Saved data entries
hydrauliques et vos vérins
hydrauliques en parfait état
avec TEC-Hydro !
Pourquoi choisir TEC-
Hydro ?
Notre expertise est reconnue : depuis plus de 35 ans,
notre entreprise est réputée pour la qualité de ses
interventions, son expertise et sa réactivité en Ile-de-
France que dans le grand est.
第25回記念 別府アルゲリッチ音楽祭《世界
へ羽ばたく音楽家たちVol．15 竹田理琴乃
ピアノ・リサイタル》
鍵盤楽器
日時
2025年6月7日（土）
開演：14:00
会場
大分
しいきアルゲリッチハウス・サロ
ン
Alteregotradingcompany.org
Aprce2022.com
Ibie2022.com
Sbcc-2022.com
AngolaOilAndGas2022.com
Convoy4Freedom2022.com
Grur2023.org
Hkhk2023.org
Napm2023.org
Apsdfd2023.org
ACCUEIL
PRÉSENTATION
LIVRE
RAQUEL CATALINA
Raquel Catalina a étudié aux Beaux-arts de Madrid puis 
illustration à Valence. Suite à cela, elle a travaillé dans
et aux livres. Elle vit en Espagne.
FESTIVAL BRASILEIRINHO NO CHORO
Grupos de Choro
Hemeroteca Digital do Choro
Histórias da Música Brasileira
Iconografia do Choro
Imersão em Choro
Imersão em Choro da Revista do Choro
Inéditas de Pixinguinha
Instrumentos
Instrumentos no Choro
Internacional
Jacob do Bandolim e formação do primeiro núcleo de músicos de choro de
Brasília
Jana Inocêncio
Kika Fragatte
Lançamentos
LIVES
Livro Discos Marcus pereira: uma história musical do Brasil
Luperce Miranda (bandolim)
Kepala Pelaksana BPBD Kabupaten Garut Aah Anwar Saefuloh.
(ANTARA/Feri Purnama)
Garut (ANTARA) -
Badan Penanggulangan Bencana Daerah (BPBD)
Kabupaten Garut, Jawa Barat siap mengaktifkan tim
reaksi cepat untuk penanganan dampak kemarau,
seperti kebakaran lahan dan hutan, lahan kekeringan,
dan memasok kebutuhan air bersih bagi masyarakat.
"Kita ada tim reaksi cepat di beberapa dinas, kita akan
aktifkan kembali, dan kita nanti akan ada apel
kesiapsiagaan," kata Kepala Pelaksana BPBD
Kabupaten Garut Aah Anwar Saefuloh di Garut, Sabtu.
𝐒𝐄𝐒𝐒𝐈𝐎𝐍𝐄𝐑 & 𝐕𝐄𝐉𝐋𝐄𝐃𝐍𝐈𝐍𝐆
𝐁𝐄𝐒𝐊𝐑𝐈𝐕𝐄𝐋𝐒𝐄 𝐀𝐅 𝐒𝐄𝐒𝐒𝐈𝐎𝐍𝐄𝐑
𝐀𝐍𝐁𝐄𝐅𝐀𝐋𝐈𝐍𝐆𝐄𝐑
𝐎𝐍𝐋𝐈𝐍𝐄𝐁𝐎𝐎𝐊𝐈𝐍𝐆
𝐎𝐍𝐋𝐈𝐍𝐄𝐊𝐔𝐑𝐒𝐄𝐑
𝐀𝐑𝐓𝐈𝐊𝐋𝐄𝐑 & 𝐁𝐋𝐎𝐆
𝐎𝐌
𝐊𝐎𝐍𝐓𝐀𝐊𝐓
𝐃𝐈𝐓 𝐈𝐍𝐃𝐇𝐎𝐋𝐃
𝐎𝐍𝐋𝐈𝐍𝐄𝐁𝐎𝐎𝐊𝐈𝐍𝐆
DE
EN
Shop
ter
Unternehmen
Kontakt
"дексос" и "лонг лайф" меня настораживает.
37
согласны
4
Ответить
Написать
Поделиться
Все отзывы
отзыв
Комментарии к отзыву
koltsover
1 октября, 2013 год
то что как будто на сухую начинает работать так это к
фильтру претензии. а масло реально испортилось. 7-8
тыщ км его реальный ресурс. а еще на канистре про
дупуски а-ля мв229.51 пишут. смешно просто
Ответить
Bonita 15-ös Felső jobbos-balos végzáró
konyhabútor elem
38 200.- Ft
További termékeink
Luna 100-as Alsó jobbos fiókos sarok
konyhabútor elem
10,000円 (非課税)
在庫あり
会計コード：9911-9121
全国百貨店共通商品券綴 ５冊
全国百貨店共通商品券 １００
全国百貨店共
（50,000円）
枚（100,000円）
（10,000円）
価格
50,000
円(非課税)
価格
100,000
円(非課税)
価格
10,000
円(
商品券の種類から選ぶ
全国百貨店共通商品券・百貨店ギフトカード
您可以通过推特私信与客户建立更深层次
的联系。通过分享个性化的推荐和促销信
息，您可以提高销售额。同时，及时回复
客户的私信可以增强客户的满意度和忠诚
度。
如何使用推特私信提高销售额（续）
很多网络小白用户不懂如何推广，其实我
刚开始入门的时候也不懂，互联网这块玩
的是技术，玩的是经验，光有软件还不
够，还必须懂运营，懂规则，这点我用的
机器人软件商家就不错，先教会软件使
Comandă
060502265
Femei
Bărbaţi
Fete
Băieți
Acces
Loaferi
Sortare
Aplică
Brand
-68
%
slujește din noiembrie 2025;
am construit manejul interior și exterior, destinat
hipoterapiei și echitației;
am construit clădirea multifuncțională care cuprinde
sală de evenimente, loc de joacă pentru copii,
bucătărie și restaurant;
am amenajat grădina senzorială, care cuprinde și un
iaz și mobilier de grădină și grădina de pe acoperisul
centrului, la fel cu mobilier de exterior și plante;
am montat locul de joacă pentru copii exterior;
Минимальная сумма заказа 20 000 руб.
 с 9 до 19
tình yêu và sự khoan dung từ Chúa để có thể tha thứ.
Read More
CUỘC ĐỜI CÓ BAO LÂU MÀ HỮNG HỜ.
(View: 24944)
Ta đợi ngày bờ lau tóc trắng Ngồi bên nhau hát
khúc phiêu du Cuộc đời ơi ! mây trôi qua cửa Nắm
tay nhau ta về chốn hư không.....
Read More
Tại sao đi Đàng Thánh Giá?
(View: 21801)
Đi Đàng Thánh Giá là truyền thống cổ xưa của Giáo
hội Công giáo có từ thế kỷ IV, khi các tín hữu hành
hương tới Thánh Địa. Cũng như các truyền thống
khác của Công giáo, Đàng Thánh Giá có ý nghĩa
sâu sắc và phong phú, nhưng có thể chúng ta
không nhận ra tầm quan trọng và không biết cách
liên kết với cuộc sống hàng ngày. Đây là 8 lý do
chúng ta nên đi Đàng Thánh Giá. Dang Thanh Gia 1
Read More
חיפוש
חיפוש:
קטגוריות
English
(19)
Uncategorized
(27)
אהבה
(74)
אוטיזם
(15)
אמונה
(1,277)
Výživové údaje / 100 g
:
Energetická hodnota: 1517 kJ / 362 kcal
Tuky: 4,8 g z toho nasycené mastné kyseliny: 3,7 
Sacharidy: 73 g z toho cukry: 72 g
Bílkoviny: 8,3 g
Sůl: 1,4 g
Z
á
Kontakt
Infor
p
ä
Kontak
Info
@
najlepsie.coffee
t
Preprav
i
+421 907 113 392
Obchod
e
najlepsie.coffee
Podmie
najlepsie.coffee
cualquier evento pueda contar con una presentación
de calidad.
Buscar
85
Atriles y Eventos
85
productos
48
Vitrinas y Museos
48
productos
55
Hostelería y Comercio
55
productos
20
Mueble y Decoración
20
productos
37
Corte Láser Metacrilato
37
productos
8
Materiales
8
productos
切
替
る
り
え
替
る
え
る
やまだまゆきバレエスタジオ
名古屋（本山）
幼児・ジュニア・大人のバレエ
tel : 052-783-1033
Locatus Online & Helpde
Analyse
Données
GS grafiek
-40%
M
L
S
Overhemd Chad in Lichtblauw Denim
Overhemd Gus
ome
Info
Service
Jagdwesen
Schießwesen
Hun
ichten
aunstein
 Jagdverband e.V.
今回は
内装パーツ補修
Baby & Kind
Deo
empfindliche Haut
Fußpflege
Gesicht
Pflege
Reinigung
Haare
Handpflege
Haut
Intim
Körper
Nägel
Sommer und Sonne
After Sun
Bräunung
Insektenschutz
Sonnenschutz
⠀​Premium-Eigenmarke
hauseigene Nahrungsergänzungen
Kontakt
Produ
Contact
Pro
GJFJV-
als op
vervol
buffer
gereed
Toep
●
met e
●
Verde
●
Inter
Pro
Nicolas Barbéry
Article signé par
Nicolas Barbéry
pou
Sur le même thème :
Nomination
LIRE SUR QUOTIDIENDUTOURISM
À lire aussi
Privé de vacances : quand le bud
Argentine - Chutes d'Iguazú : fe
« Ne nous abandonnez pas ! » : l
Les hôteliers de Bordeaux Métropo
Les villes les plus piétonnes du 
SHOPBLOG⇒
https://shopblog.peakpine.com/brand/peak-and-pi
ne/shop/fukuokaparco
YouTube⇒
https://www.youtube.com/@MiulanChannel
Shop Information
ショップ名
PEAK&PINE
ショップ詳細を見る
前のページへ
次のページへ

• [PROBLEM TO SOLVE]:
Can you rewrite the stretch of the entries from their start through the line containing "Sbcc-2022.com", changing "expertise" to "compétence" and leaving everything else the same?

• [RESPONSE AREA]:
hydrauliques et vos vérins
hydrauliques en parfait état
avec TEC-Hydro !
Pourquoi choisir TEC-
Hydro ?
Notre compétence est reconnue : depuis plus de 35 ans,
notre entreprise est réputée pour la qualité de ses
interventions, son compétence et sa réactivité en Ile-de-
France que dans le grand est.
第25回記念 別府アルゲリッチ音楽祭《世界
へ羽ばたく音楽家たちVol．15 竹田理琴乃
ピアノ・リサイタル》
鍵盤楽器
日時
2025年6月7日（土）
開演：14:00
会場
大分
しいきアルゲリッチハウス・サロ
ン
Alteregotradingcompany.org
Aprce2022.com
Ibie2022.com
Sbcc-2022.com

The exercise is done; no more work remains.